## Data records
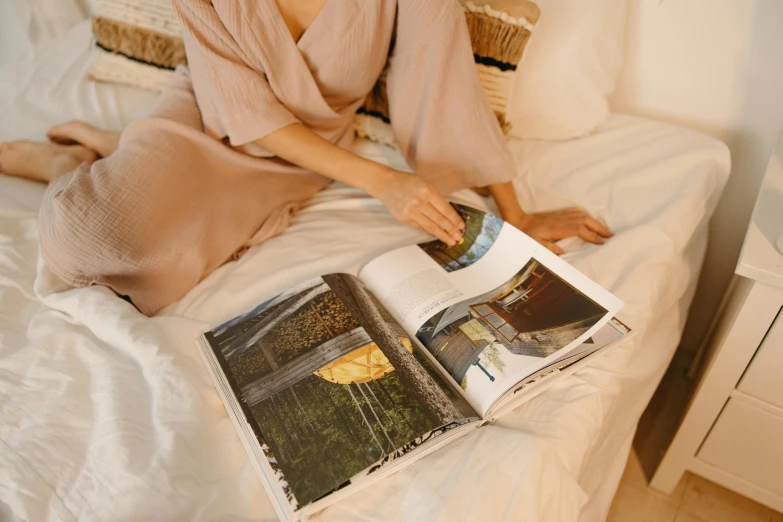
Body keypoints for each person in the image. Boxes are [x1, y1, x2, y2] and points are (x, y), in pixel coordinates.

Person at [0, 0, 611, 315]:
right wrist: (380, 181)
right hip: (204, 120)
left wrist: (517, 213)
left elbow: (443, 88)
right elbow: (239, 110)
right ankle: (69, 162)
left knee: (161, 267)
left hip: (305, 152)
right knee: (87, 239)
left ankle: (115, 146)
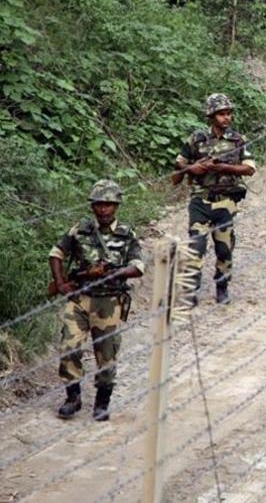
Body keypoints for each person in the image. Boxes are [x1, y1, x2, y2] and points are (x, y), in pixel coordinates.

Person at [49, 179, 144, 420]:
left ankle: (102, 402)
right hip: (80, 297)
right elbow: (56, 253)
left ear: (116, 206)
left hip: (109, 301)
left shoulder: (126, 233)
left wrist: (113, 272)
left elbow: (138, 265)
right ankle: (73, 398)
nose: (104, 209)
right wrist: (61, 283)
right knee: (69, 346)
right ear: (93, 207)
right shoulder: (80, 230)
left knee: (106, 352)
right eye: (99, 204)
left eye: (109, 204)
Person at [173, 93, 256, 306]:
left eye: (228, 113)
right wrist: (194, 168)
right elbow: (178, 165)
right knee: (196, 246)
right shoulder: (197, 139)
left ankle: (222, 287)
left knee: (224, 248)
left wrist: (223, 167)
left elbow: (249, 169)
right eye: (221, 114)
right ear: (211, 116)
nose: (226, 118)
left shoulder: (237, 140)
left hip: (226, 201)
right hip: (200, 200)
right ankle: (191, 291)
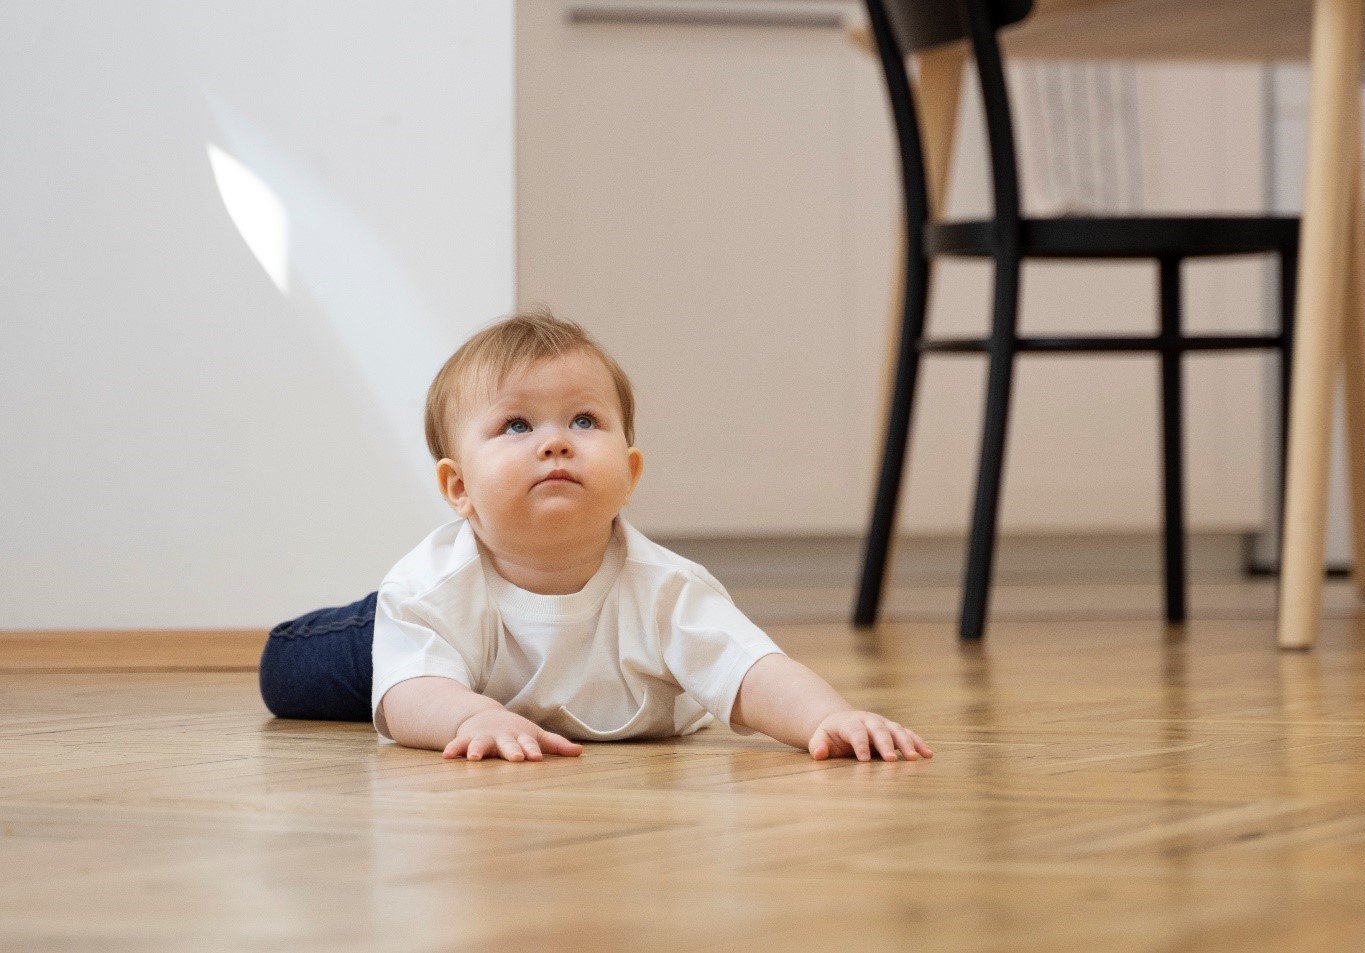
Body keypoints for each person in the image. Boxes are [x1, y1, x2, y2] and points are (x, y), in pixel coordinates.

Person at [259, 307, 933, 764]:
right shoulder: (430, 587)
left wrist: (829, 717)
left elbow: (754, 669)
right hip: (408, 635)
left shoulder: (666, 591)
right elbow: (410, 695)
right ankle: (362, 642)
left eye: (583, 420)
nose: (554, 442)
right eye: (517, 426)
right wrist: (469, 719)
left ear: (630, 471)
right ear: (458, 488)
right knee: (290, 674)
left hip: (492, 665)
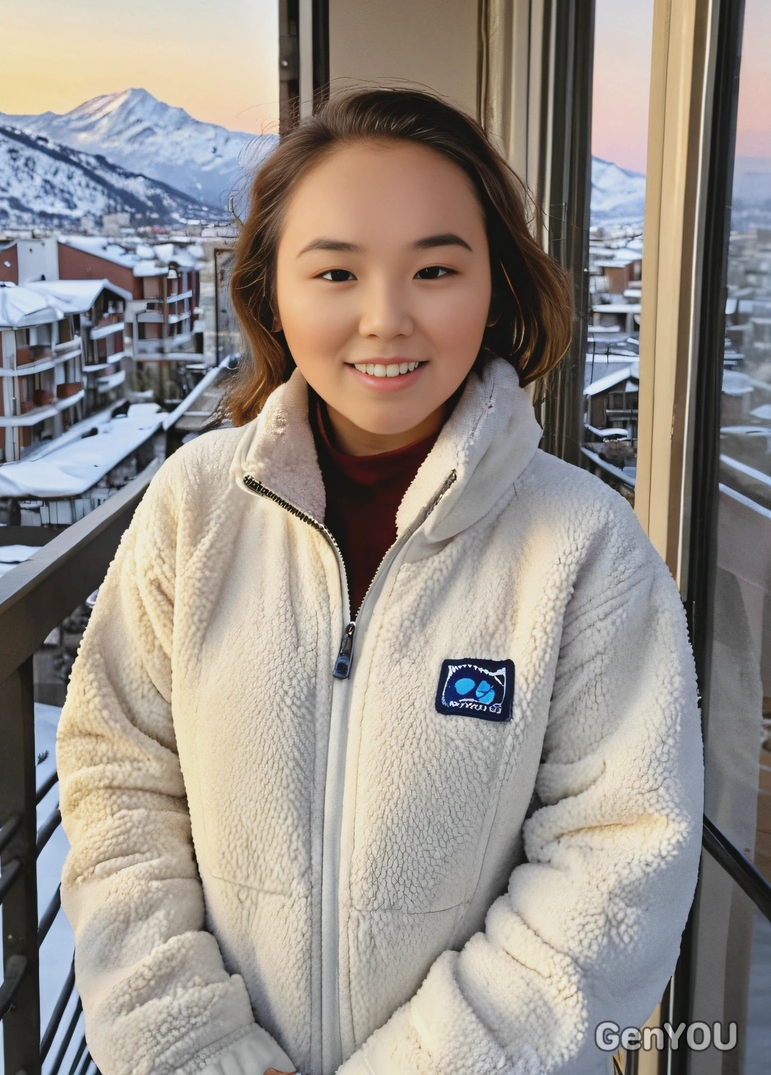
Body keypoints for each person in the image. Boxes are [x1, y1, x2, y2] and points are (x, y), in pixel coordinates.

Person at [56, 87, 704, 1075]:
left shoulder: (581, 547)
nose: (385, 318)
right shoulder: (195, 509)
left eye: (435, 268)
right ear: (274, 289)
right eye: (336, 271)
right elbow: (117, 782)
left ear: (496, 284)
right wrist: (194, 1048)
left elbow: (619, 856)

## Aim of the exercise
In the listing above, find the line with "right ankle: (362, 642)" and the line with "left shoulder: (581, 547)". Set down both and every line between them, minus the pictures.

## Completed exercise
right ankle: (362, 642)
left eye: (583, 420)
nose: (554, 442)
right eye: (517, 426)
right wrist: (469, 719)
left ear: (630, 471)
right ear: (458, 488)
right knee: (290, 674)
left hip: (492, 665)
Body keypoints for each person in the image. Boxes are [x1, y1, x2, y2] and points are (x, y), in pixel coordinates.

Person at [56, 87, 704, 1075]:
left shoulder: (581, 547)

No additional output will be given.